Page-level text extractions
────────────────────

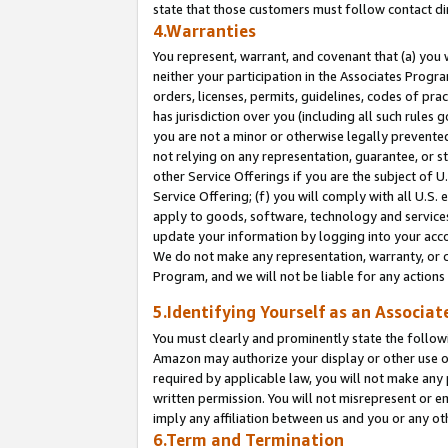
state that those customers must follow contact di
4.Warranties
You represent, warrant, and covenant that (a) you 
neither your participation in the Associates Progra
orders, licenses, permits, guidelines, codes of pr
has jurisdiction over you (including all such rules
you are not a minor or otherwise legally prevented
not relying on any representation, guarantee, or st
other Service Offerings if you are the subject of 
Service Offering; (f) you will comply with all U.S.
apply to goods, software, technology and services,
update your information by logging into your accou
We do not make any representation, warranty, or c
Program, and we will not be liable for any action
5.Identifying Yourself as an Associat
You must clearly and prominently state the followi
Amazon may authorize your display or other use of
required by applicable law, you will not make any
written permission. You will not misrepresent or e
imply any affiliation between us and you or any ot
6.Term and Termination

────────────────────

# BRIEF
This task calls for an exact copy of the data above, without pictures.

# WRITTEN RESPONSE
state that those customers must follow contact di
4.Warranties
You represent, warrant, and covenant that (a) you 
neither your participation in the Associates Progra
orders, licenses, permits, guidelines, codes of pr
has jurisdiction over you (including all such rules
you are not a minor or otherwise legally prevented
not relying on any representation, guarantee, or st
other Service Offerings if you are the subject of 
Service Offering; (f) you will comply with all U.S.
apply to goods, software, technology and services,
update your information by logging into your accou
We do not make any representation, warranty, or c
Program, and we will not be liable for any action
5.Identifying Yourself as an Associat
You must clearly and prominently state the followi
Amazon may authorize your display or other use of
required by applicable law, you will not make any
written permission. You will not misrepresent or e
imply any affiliation between us and you or any ot
6.Term and Termination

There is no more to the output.